* TASKS *
• a. Please reproduce the part of the Toronto festival post that begins with the words containing "Alfonso Cuaron's Gravity continued" and ends with "Cuaron will deliver.".
• b. Render this sentence from the Toronto festival post in German: "I want to be wowed when I see it and I believe Cuaron will deliver."

* SOURCE TEXT *
==========
Monday, September 16, 2013

Toronto Quick Reaction

     The Toronto International Film Festival concluded yesterday, September 15th, and a cavalcade of films had world and North American premieres this year. The big winner and the film that won the People's Choice Award was Steve McQueen's 12 Years a Slave. The film continues its streak of positive reactions since its premiere at Telluride and appears to be on its way too many more. The question is will it get the reaction and appreciation from the everyday audience or will it be too graphic and real to appreciate the craft and in-your-face honest of slavery. I know I will love the film since I have admired his previous two efforts, but how will it be received by the non-cinephiles and non-critical elite. Right now it is the critics darling of 2013 and hopefully will ride it all the way to the Oscars. McQueen, Ejiofor and Fassbender are top quality and deserve a much notoriety. Newcomer Lupita Nyong'o is also suppose to be outstanding in the film and will be someone to watch out for in the future.
     Alfonso Cuaron's Gravity continued its allure and appreciation with more positive notices from Toronto. I think enough has been said and seen by the critics and festival goers that I just want to see the picture. It is my most anticipated film of the year and I have stopped watching trailers and reading any sort of commentary or review of the film. I want to be wowed when I see it and I believe Cuaron will deliver.
==========
* INFORMATION PROVIDED *
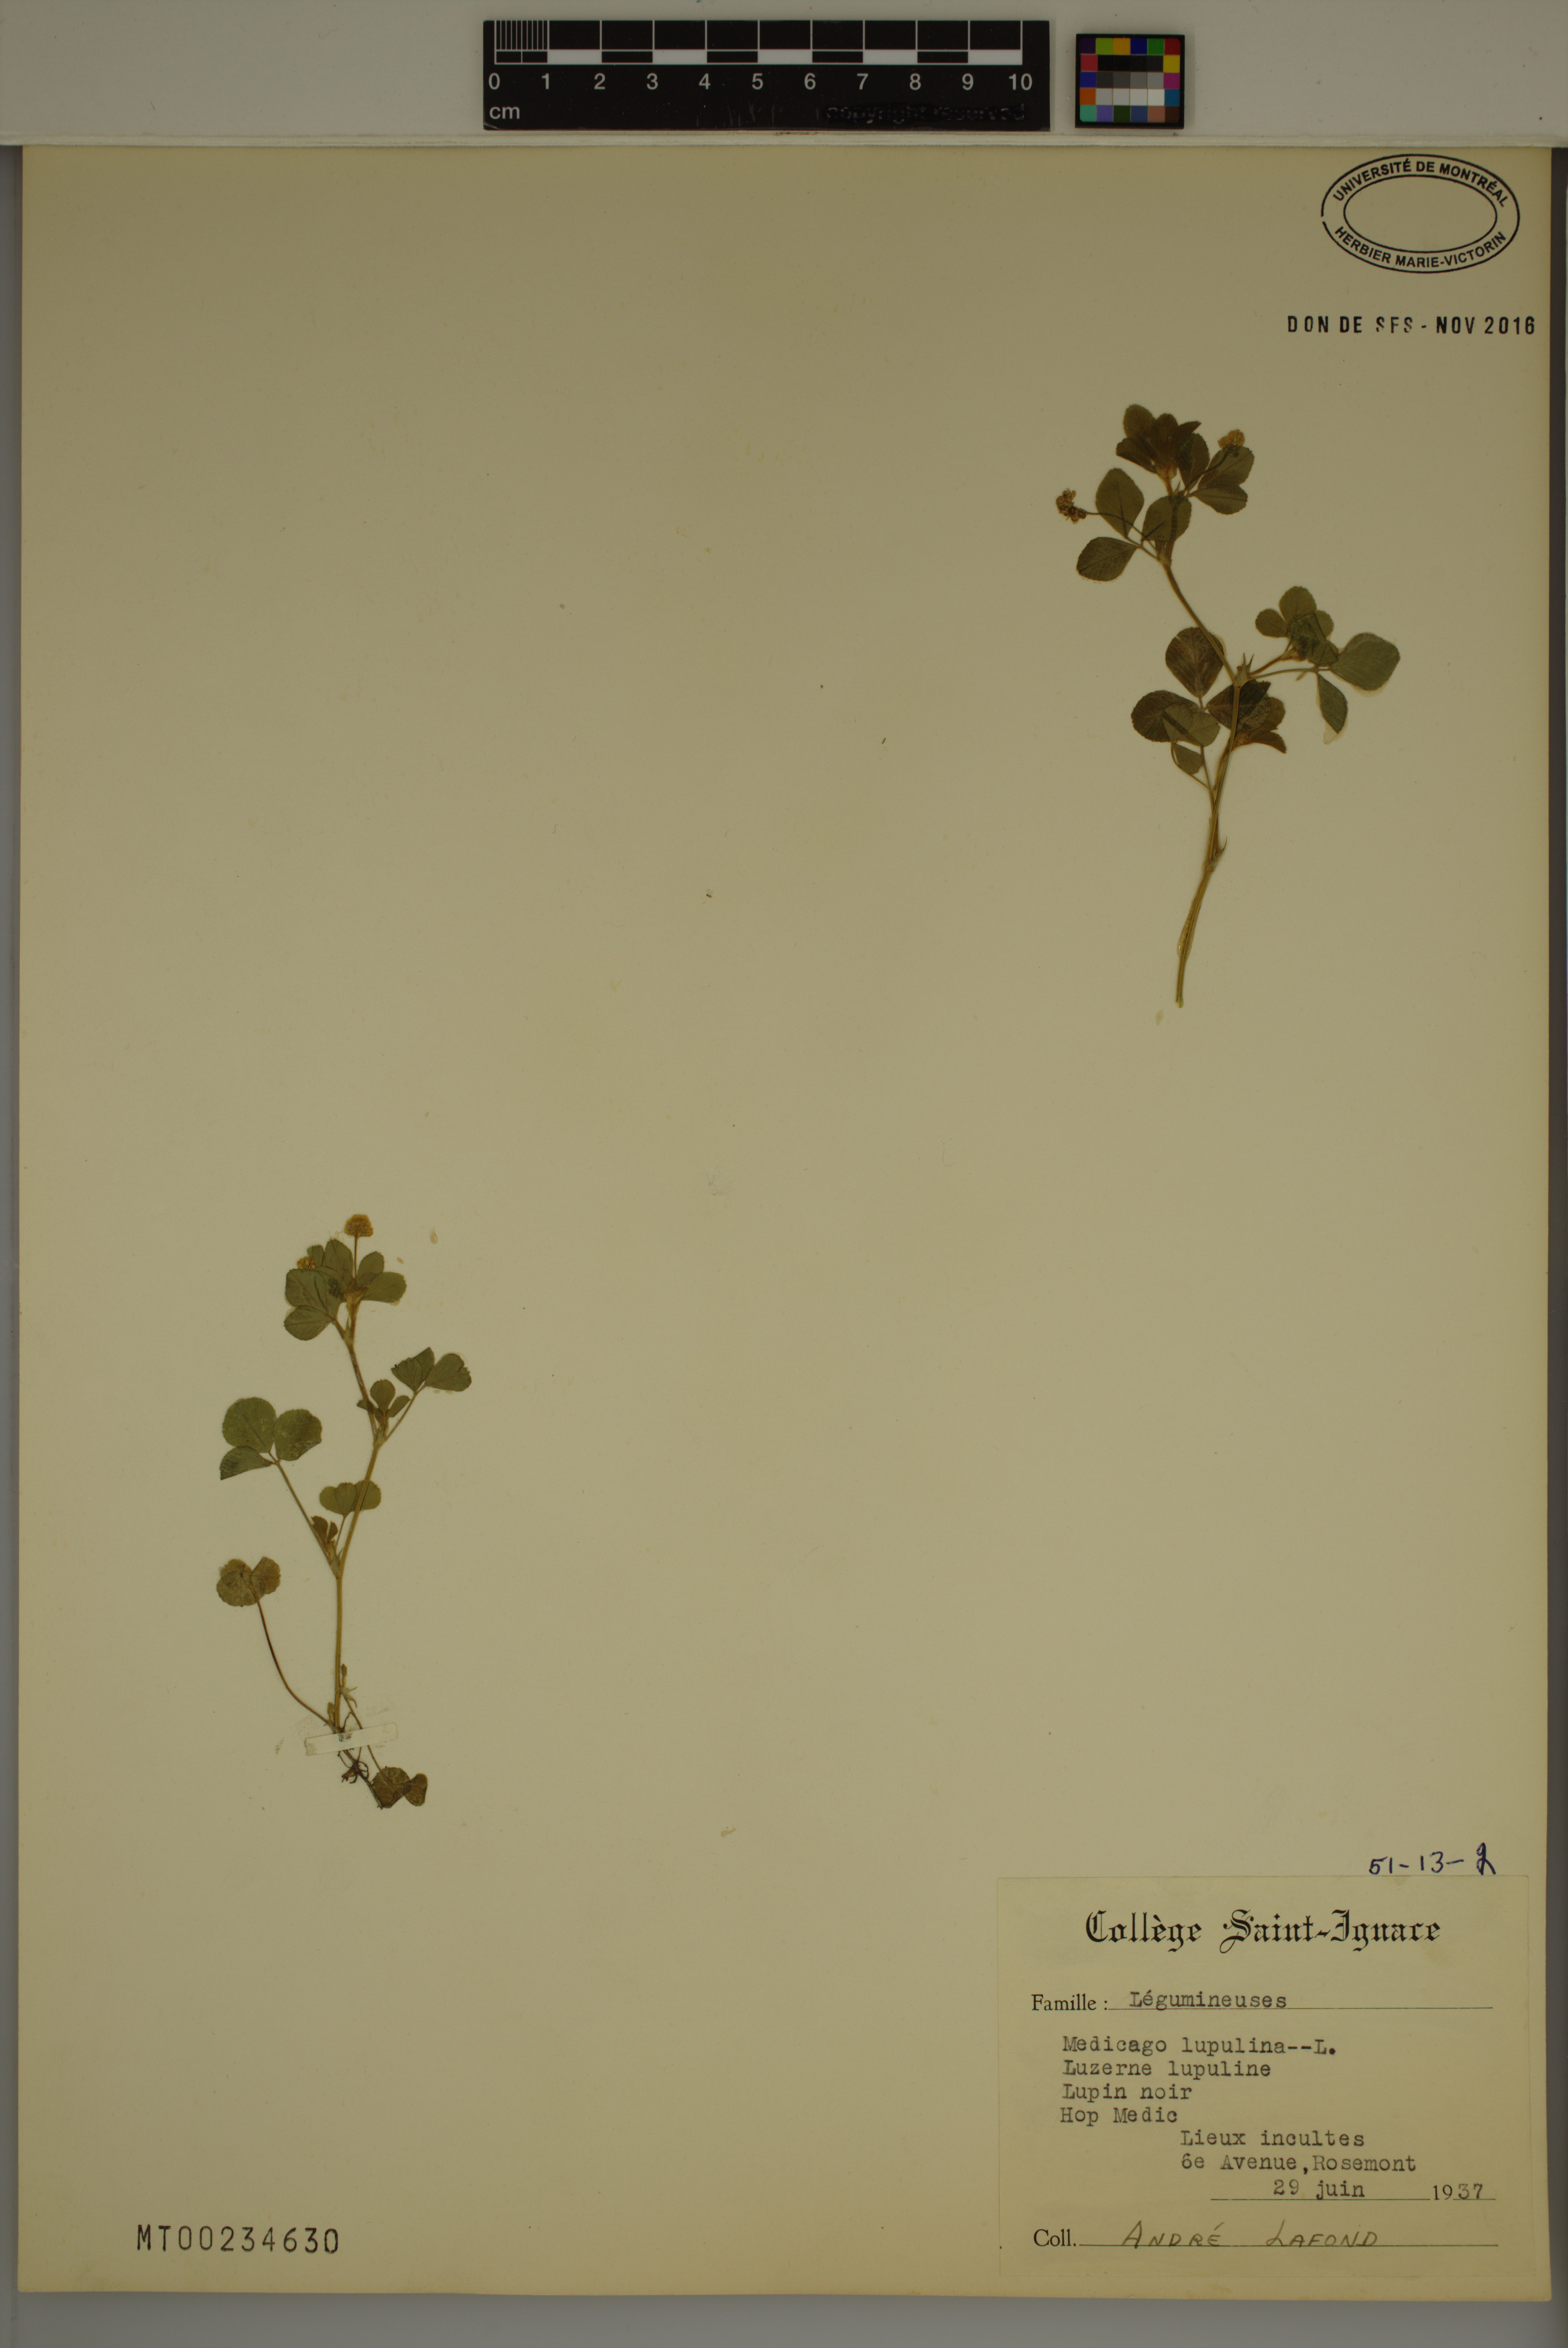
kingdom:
==========
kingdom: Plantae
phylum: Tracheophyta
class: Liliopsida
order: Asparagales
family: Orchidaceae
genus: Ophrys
==========
* TASK RESPONSES *
• a.
Alfonso Cuaron's Gravity continued its allure and appreciation with more positive notices from Toronto. I think enough has been said and seen by the critics and festival goers that I just want to see the picture. It is my most anticipated film of the year and I have stopped watching trailers and reading any sort of commentary or review of the film. I want to be wowed when I see it and I believe Cuaron will deliver.

• b. Ich möchte beeindruckt werden, wenn ich ihn sehe, und ich glaube, dass Cuaron überzeugen wird.